Rewrite all of the material below with every "transcribe" changed to "copy out", keeping all other wording unchanged. Leave the pictures out of your version.
○ ○ ○ ○ ○
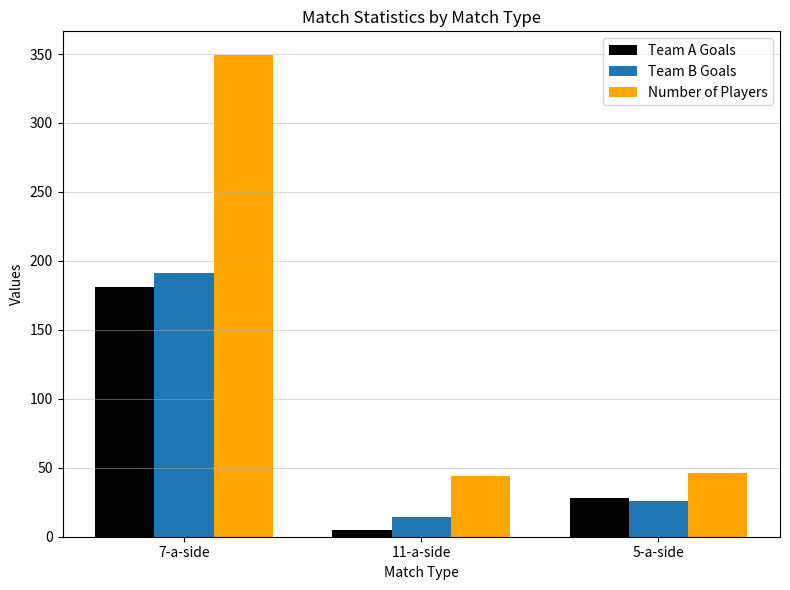

List the labels in order of Team B Goals value, largest first.

7-a-side, 5-a-side, 11-a-side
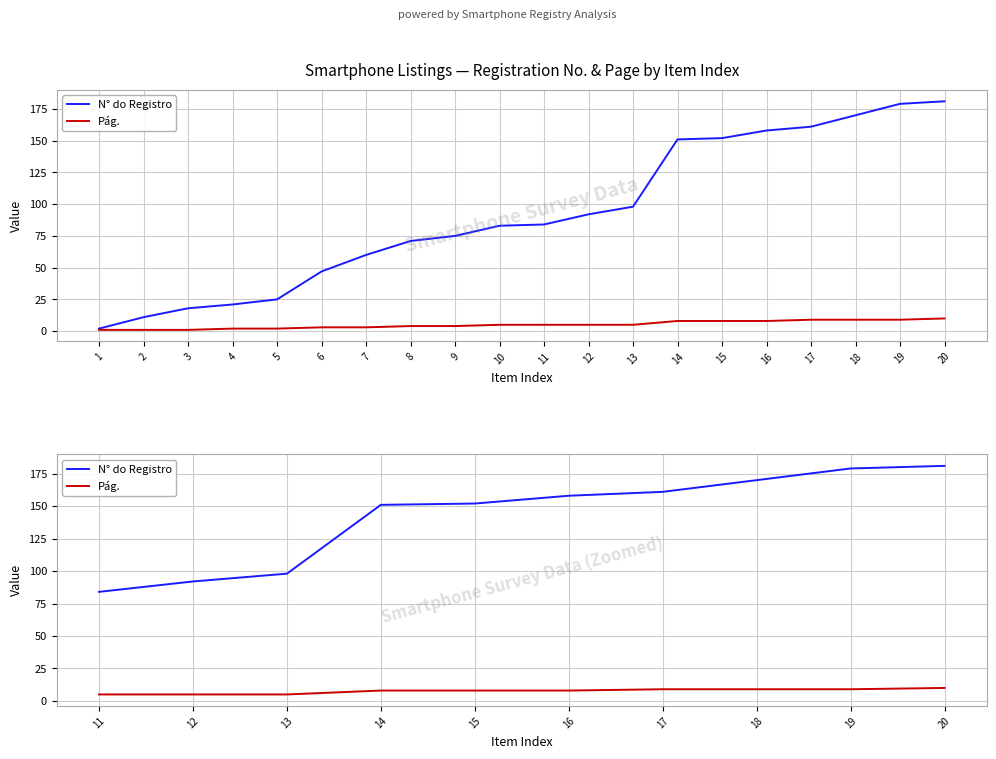

What is the value of the Pág. point at the 3rd from the left?

5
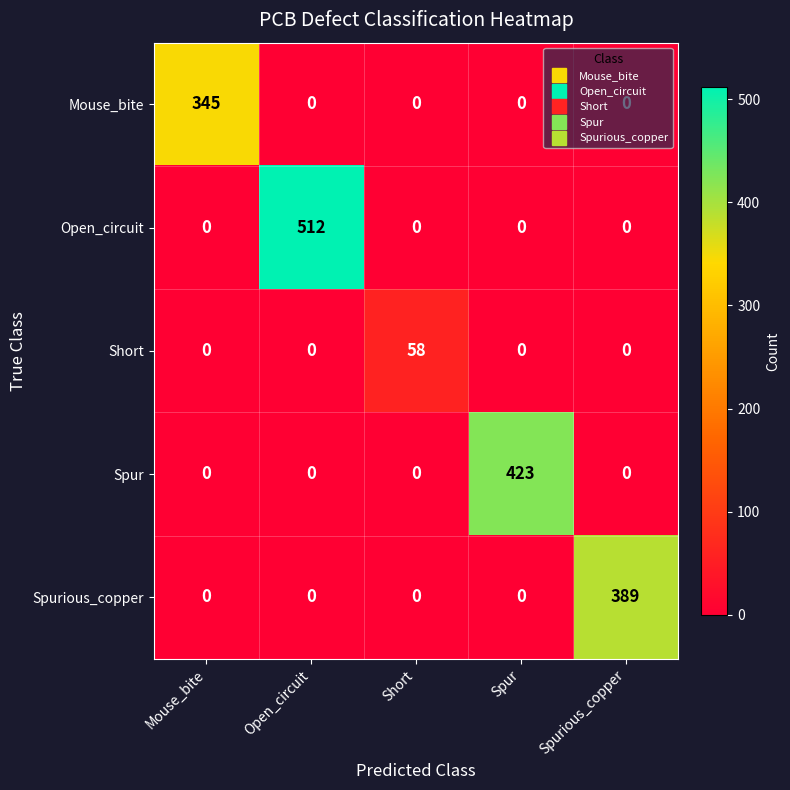

What is the sum of the Open_circuit values at Open_circuit and Spur?

512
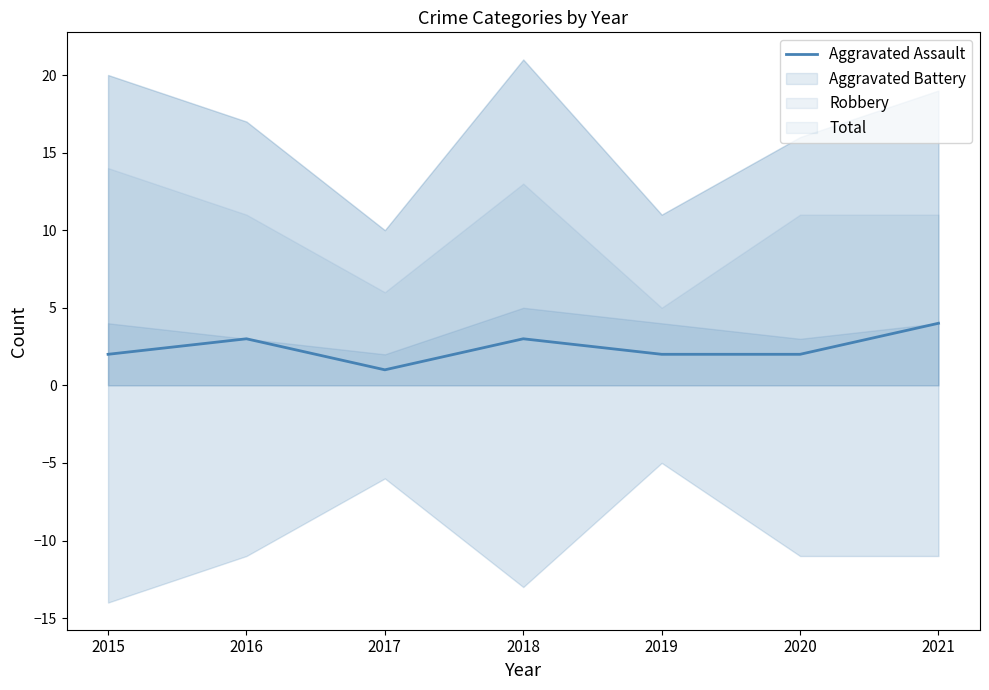

Reading left to right, transcribe all the data shown in this chart.

2	3	1	3	2	2	4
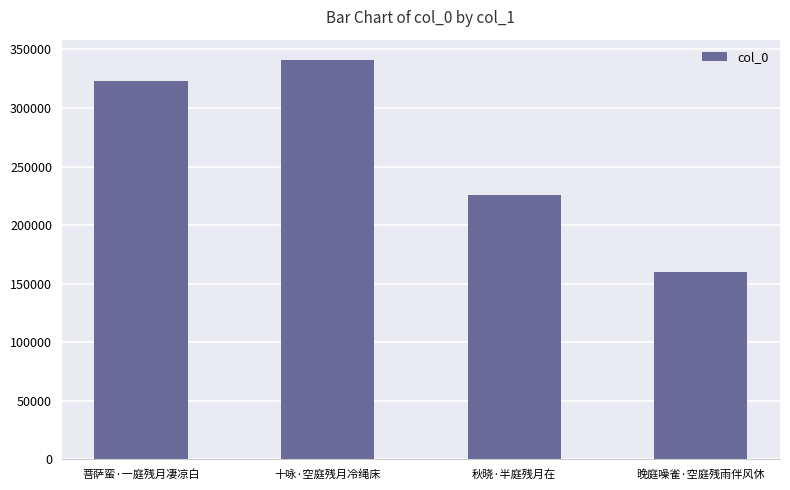

What is the value of the 1st bar from the left?

322837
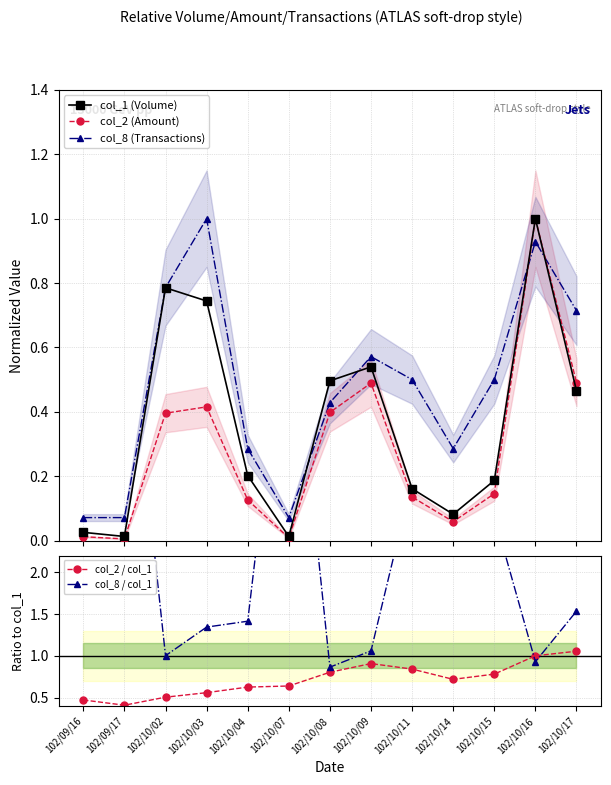

Reading right to left, transcribe all the data shown in this chart.

col_1 (Volume): 102/10/17=0.5	102/10/16=1.0	102/10/15=0.2	102/10/14=0.1	102/10/11=0.2	102/10/09=0.5	102/10/08=0.5	102/10/07=0.0	102/10/04=0.2	102/10/03=0.7	102/10/02=0.8	102/09/17=0.0	102/09/16=0.0
col_2 (Amount): 102/10/17=0.5	102/10/16=1.0	102/10/15=0.1	102/10/14=0.1	102/10/11=0.1	102/10/09=0.5	102/10/08=0.4	102/10/07=0.0	102/10/04=0.1	102/10/03=0.4	102/10/02=0.4	102/09/17=0.0	102/09/16=0.0
col_8 (Transactions): 102/10/17=0.7	102/10/16=0.9	102/10/15=0.5	102/10/14=0.3	102/10/11=0.5	102/10/09=0.6	102/10/08=0.4	102/10/07=0.1	102/10/04=0.3	102/10/03=1.0	102/10/02=0.8	102/09/17=0.1	102/09/16=0.1
col_2 / col_1: 102/10/17=1.1	102/10/16=1.0	102/10/15=0.8	102/10/14=0.7	102/10/11=0.8	102/10/09=0.9	102/10/08=0.8	102/10/07=0.6	102/10/04=0.6	102/10/03=0.6	102/10/02=0.5	102/09/17=0.4	102/09/16=0.5
col_8 / col_1: 102/10/17=1.5	102/10/16=0.9	102/10/15=2.7	102/10/14=3.5	102/10/11=3.1	102/10/09=1.1	102/10/08=0.9	102/10/07=5.6	102/10/04=1.4	102/10/03=1.3	102/10/02=1.0	102/09/17=5.6	102/09/16=2.8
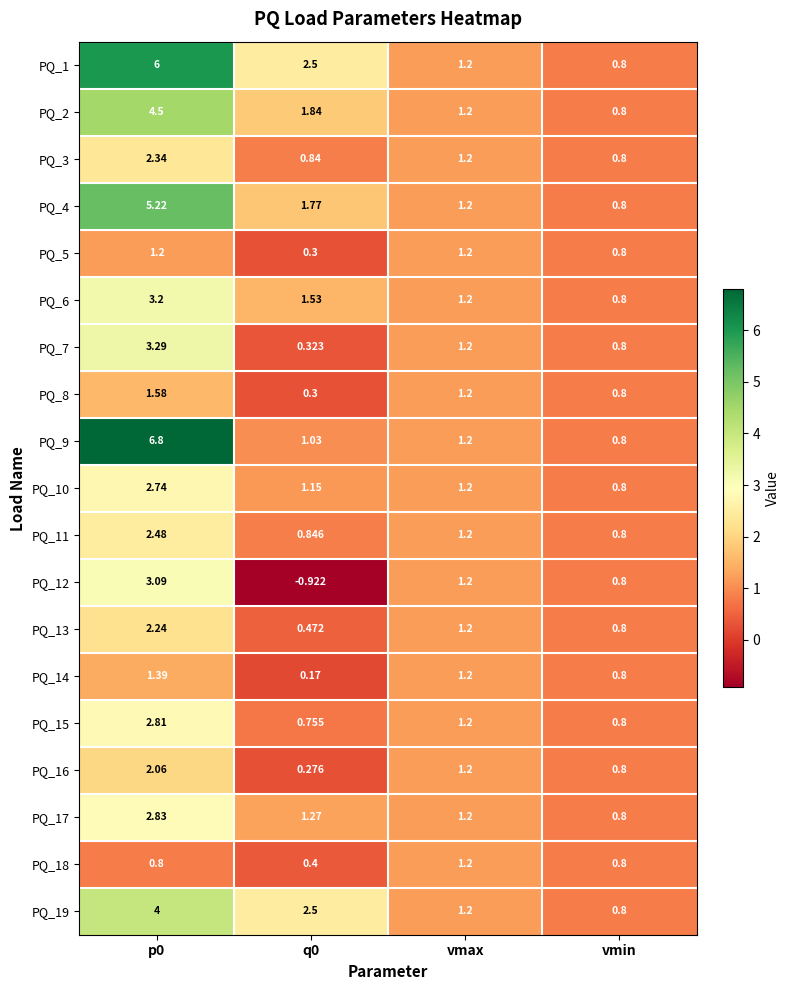

At which label does PQ_10 reach its minimum?

vmin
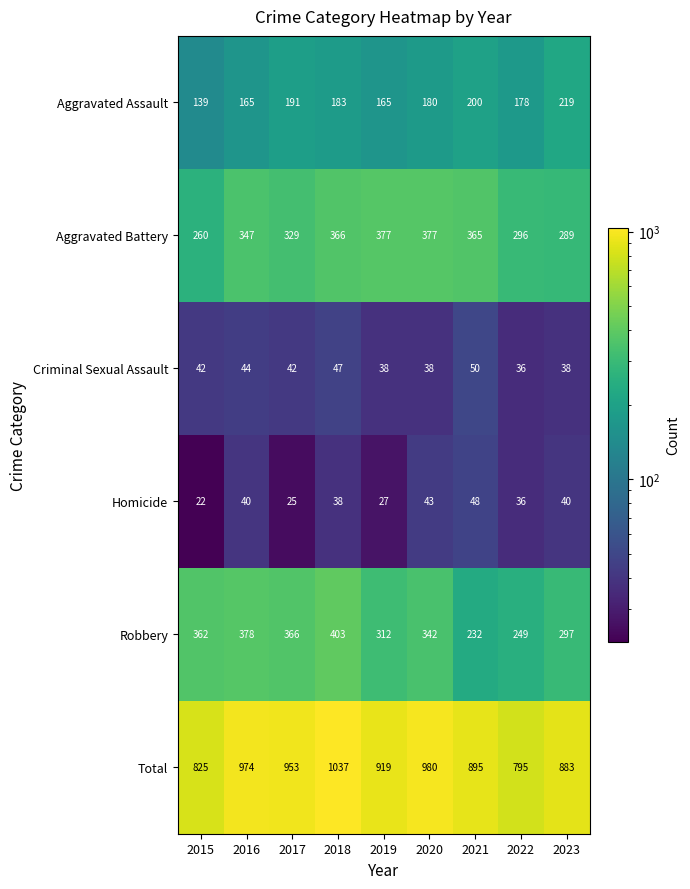

At 2020, list the series in order from largest to smallest.

Total, Aggravated Battery, Robbery, Aggravated Assault, Homicide, Criminal Sexual Assault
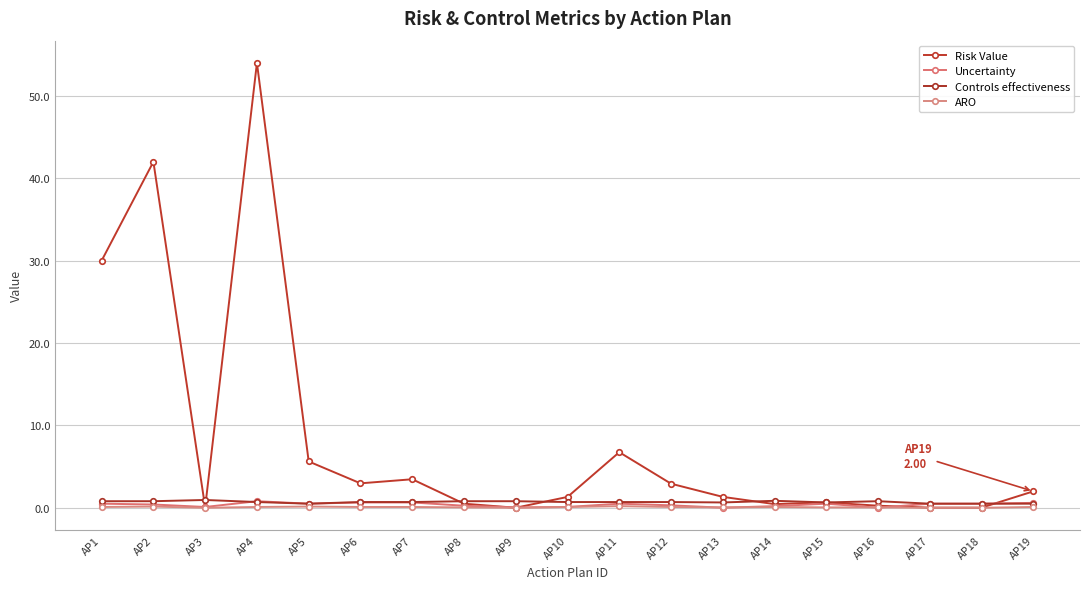

What is the maximum value for Controls effectiveness?

0.9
○ ○ ○ ○ ○
Output for this task:
List the labels in order of Team B Goals value, largest first.

7-a-side, 5-a-side, 11-a-side

What is the value of the Pág. point at the 3rd from the left?

5

What is the sum of the Open_circuit values at Open_circuit and Spur?

512

Reading left to right, copy out all the data shown in this chart.

2	3	1	3	2	2	4

What is the value of the 1st bar from the left?

322837

Reading right to left, copy out all the data shown in this chart.

col_1 (Volume): 102/10/17=0.5	102/10/16=1.0	102/10/15=0.2	102/10/14=0.1	102/10/11=0.2	102/10/09=0.5	102/10/08=0.5	102/10/07=0.0	102/10/04=0.2	102/10/03=0.7	102/10/02=0.8	102/09/17=0.0	102/09/16=0.0
col_2 (Amount): 102/10/17=0.5	102/10/16=1.0	102/10/15=0.1	102/10/14=0.1	102/10/11=0.1	102/10/09=0.5	102/10/08=0.4	102/10/07=0.0	102/10/04=0.1	102/10/03=0.4	102/10/02=0.4	102/09/17=0.0	102/09/16=0.0
col_8 (Transactions): 102/10/17=0.7	102/10/16=0.9	102/10/15=0.5	102/10/14=0.3	102/10/11=0.5	102/10/09=0.6	102/10/08=0.4	102/10/07=0.1	102/10/04=0.3	102/10/03=1.0	102/10/02=0.8	102/09/17=0.1	102/09/16=0.1
col_2 / col_1: 102/10/17=1.1	102/10/16=1.0	102/10/15=0.8	102/10/14=0.7	102/10/11=0.8	102/10/09=0.9	102/10/08=0.8	102/10/07=0.6	102/10/04=0.6	102/10/03=0.6	102/10/02=0.5	102/09/17=0.4	102/09/16=0.5
col_8 / col_1: 102/10/17=1.5	102/10/16=0.9	102/10/15=2.7	102/10/14=3.5	102/10/11=3.1	102/10/09=1.1	102/10/08=0.9	102/10/07=5.6	102/10/04=1.4	102/10/03=1.3	102/10/02=1.0	102/09/17=5.6	102/09/16=2.8

At which label does PQ_10 reach its minimum?

vmin

At 2020, list the series in order from largest to smallest.

Total, Aggravated Battery, Robbery, Aggravated Assault, Homicide, Criminal Sexual Assault

What is the maximum value for Controls effectiveness?

0.9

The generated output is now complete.